The other day she went shopping at Walmart, an experience that she complains about sourly each time she goes. "Where do they get these people that work there? The idiot farm?" "You should have seen this HUGE woman, easily 400 pounds and..." You get the idea.
She went to Walmart, and has a handicapped placard for her car (that she keeps in her hoardy purse until she is parked, which is technically the correct way to do it) and for the past 2 years has walked with a cane. She found a handicap accessible space, and started to swing in as a young mother was approaching her car. She had the cart either near, or somewhat in, the handicapped space my mother was getting ready to turn into. According to my mother, she took her time, was talking to her child, having her child hand her things, placing things carefully in the car, and in my mother's vernacular, "just pissing around, taking her sweet time." Again, according to my mother, at one point she looks up, and sees the traffic backing up behind my mother's 20 year old Honda, and motions for her to roll down her window, and informs her that she is holding up traffic.
My mother's reaction? She went ballistic. Screaming and yelling at her, and called her "FAT-ASS" and proudly/smugly stated that she "probably did not like being called a name, but she [sic] did not care since it was true, and besides that tub of lard knew better to open her fat mouth because she [sic] knew that I would get out and hit her." Then she proudly recounts the other drivers looking at her, and felt their stares were those of approval and support.
She says this to her formally FAT daughter. Who has struggled with my weight since I was in my mid twenties, and I am now 45. She knows I do not tolerate body or fat shaming. So it should not have been a surprise when I told her that I did not want to hear this story, she was simply cruel and it was totally unnecessary.

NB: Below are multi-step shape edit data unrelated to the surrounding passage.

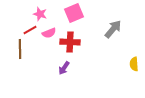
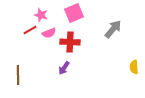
pink star: moved 1 px right, 1 px down
brown line: moved 2 px left, 26 px down
yellow semicircle: moved 3 px down
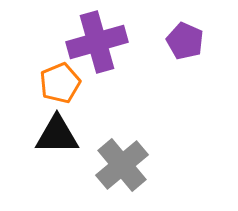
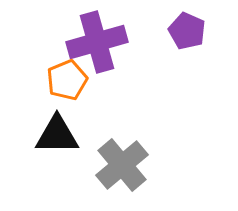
purple pentagon: moved 2 px right, 10 px up
orange pentagon: moved 7 px right, 3 px up
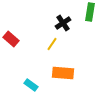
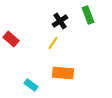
green rectangle: moved 2 px left, 3 px down; rotated 30 degrees counterclockwise
black cross: moved 3 px left, 2 px up
yellow line: moved 1 px right, 1 px up
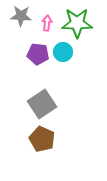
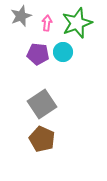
gray star: rotated 25 degrees counterclockwise
green star: rotated 20 degrees counterclockwise
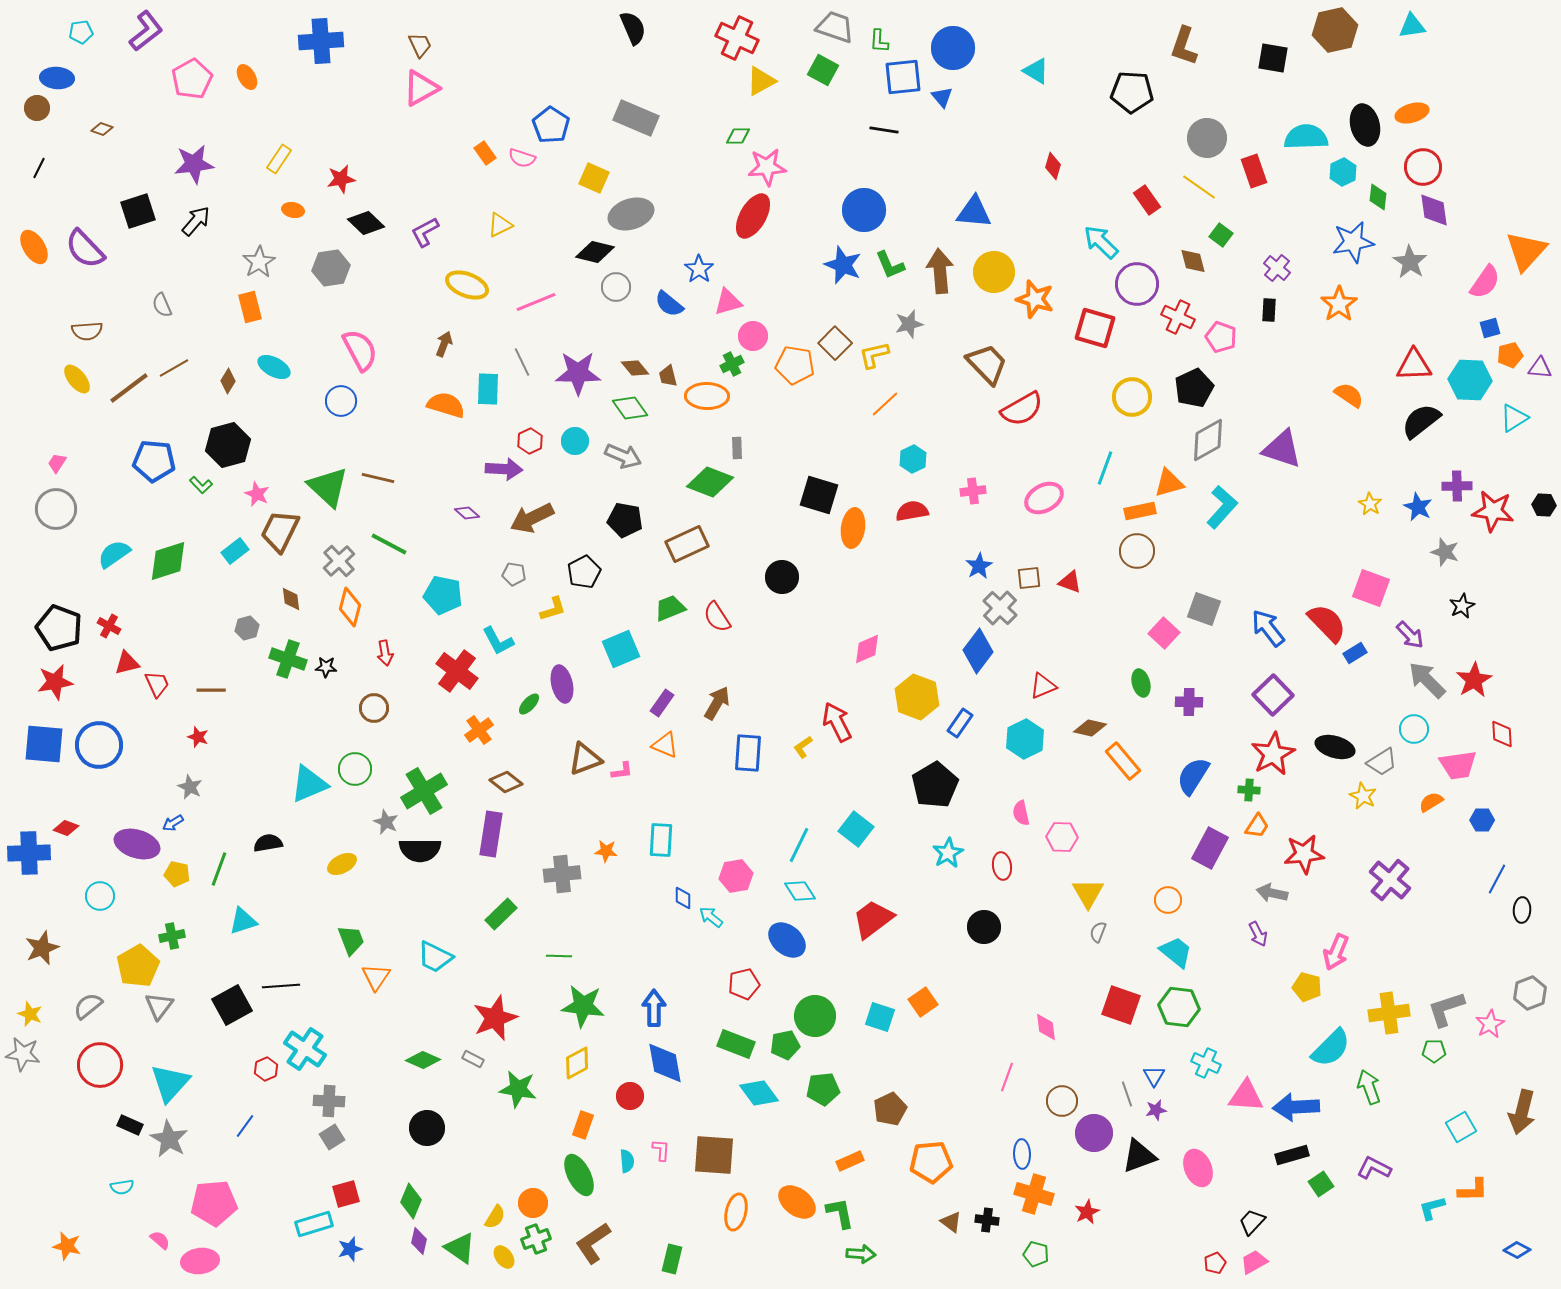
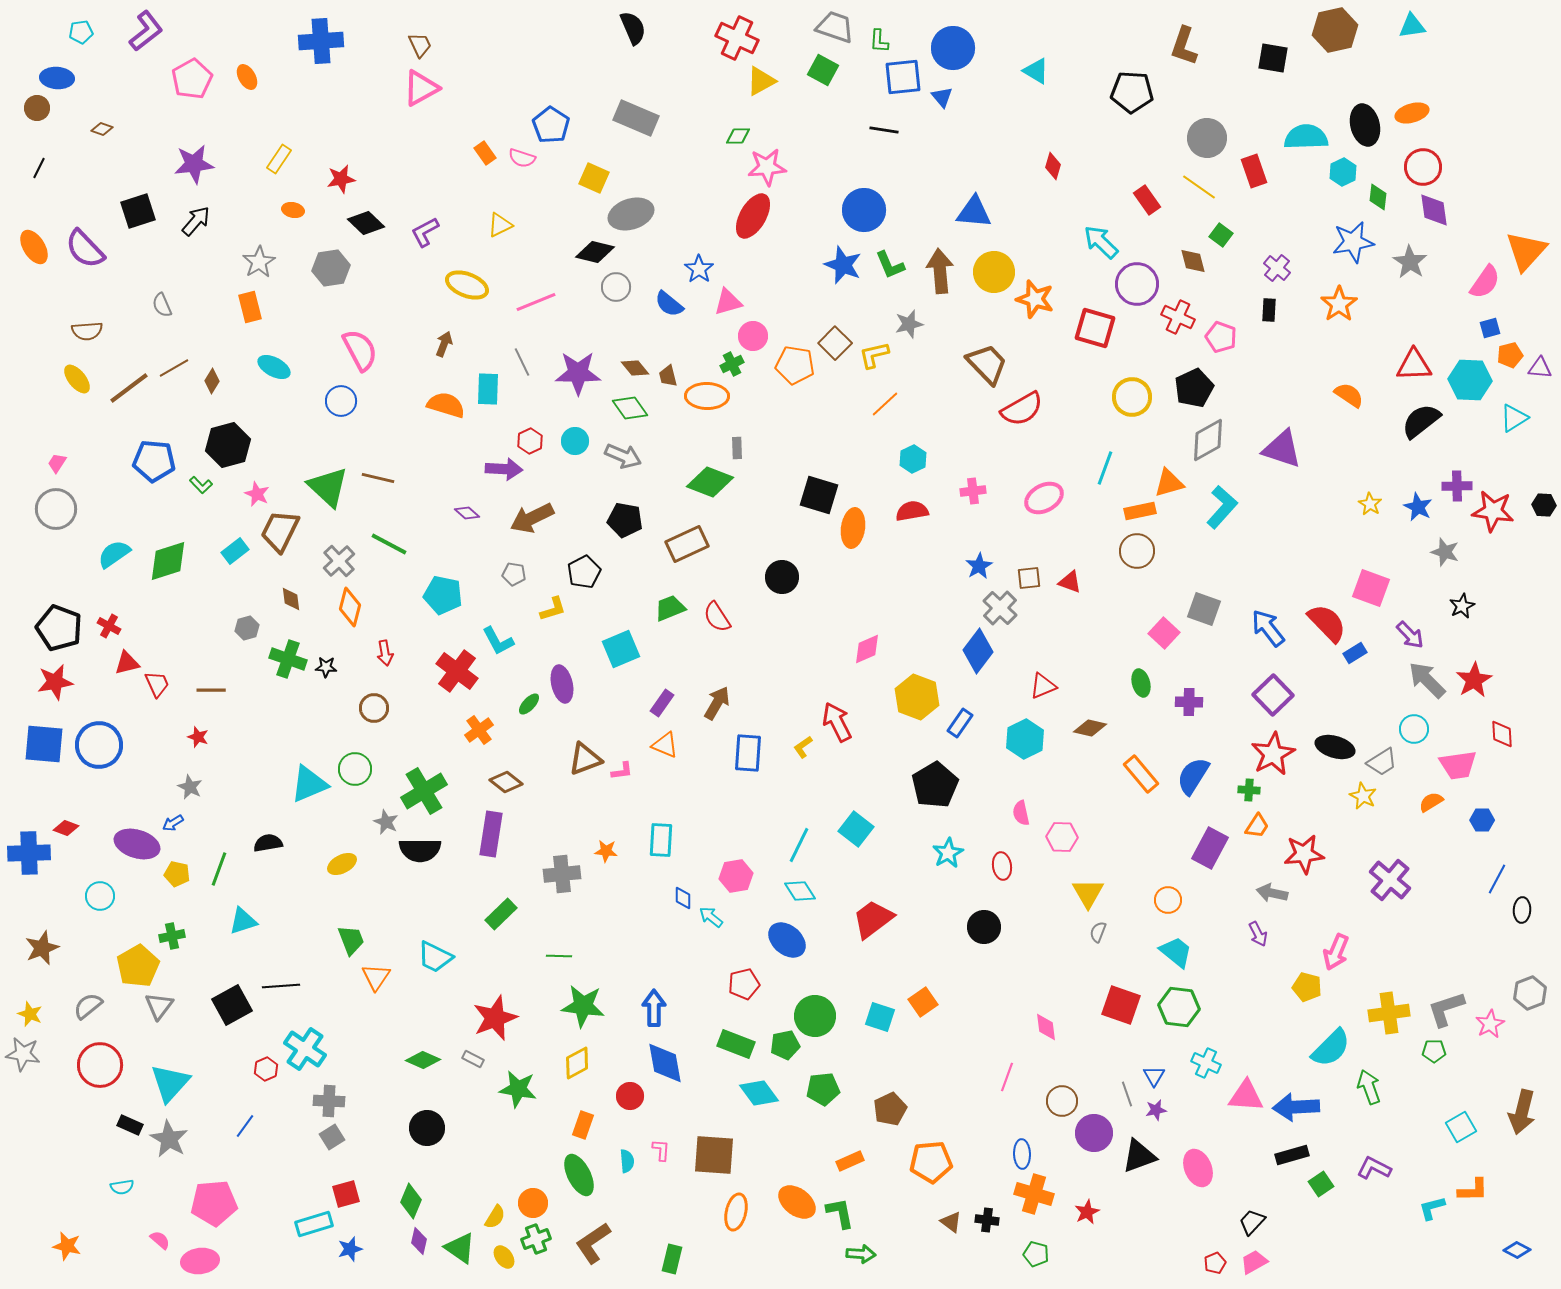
brown diamond at (228, 381): moved 16 px left
orange rectangle at (1123, 761): moved 18 px right, 13 px down
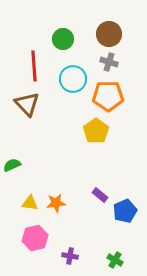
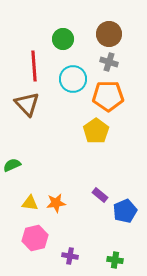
green cross: rotated 21 degrees counterclockwise
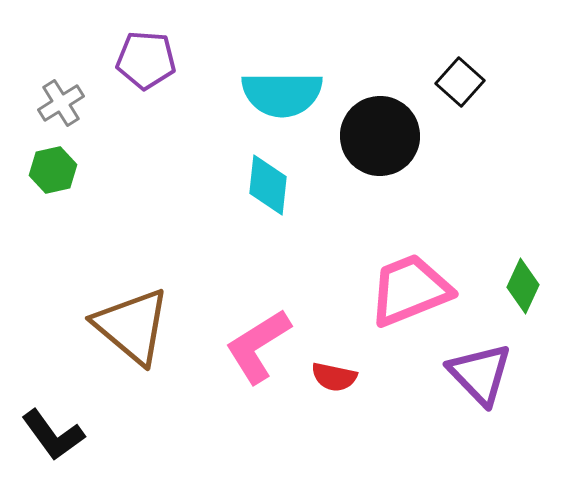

She immediately started pontificating about how this 'cow' with her child inconvenienced her and the others... And she most definitely did not appreciate my commentary on how she could have resolved that differently...
- Politely asked the woman to re-position her cart so she was comfortable pulling in.
- Waited a moment or two more and go about her business.
- Drive past, and find another handicapped space, (there are usually MANY to be had at that particular store) or run one of her other errands in the same plaza and come back in a few minutes.
And my questions were even more annoying to her...
- Did you have your turn indicator on? If she asked you to roll down your window and said that it appears that she was unaware that you intended to turn in. She got all huffy, but I have seen her turn her signal off and sit, stewing, looking straight ahead in such situations in the past.
- What potential positive impact did you think being intentionally cruel was going to have in this particular situation? Even if this woman was being inconsiderate or slow, what does her body type or size have to do with anything other than your own bias?
- What makes you think you know someone is a 'greedy, lazy, slob' from their weight? Oh- that is right ... YOU DON'T.
She most generally uses cruelty as her go-to response when she is irritated, annoyed, embarrassed, etc. She is intentionally condescending and hurtful. I know this comes from her mental illness, but she is very calculated in it, and has an awareness that she is doing it.
It makes me sick. Not only is her home toxic, and is she toxic to anyone that attempts to have any sort of friendship or relationship with her, but she is absolutely vile to everyone else, unless she perceives there to be transactional, not a reciprocal, benefit to her.
That poor woman. She did not deserve what she got from my mother. And I also realize that there may be much more to this story than I was told, if it happened at all. But... this says volumes about her character.
This week I have seen two articles on the death of hoarders. One was a woman in CA that was found dead in her hoarded back yard of her hoarded home with a kitten in a carrier on her lap, and she was a cat hoarder as well. The second was in Columbus (Ohio) where a person hoarded their house to the point the floor joists gave away, and they died in the crush of the hoard. And the comments were a mix, but plenty of blame for the awful family that abandoned the poor person to squalor. You cannot help someone that does not want it, and you cannot want something more than someone wants it for themselves. I am sure when my mother passes, if I outlive her, that I will be blamed in similar fashion. I am already by many in her neighborhood and in her town. That is unfortunate, but she has actively and deliberately chosen, ratified, and reaffirmed on many occasions that this is what she wants, and she has chosen her illness over everything, including me. Especially me.
Hoarding... no one wins, NO ONE. Thank you for reading.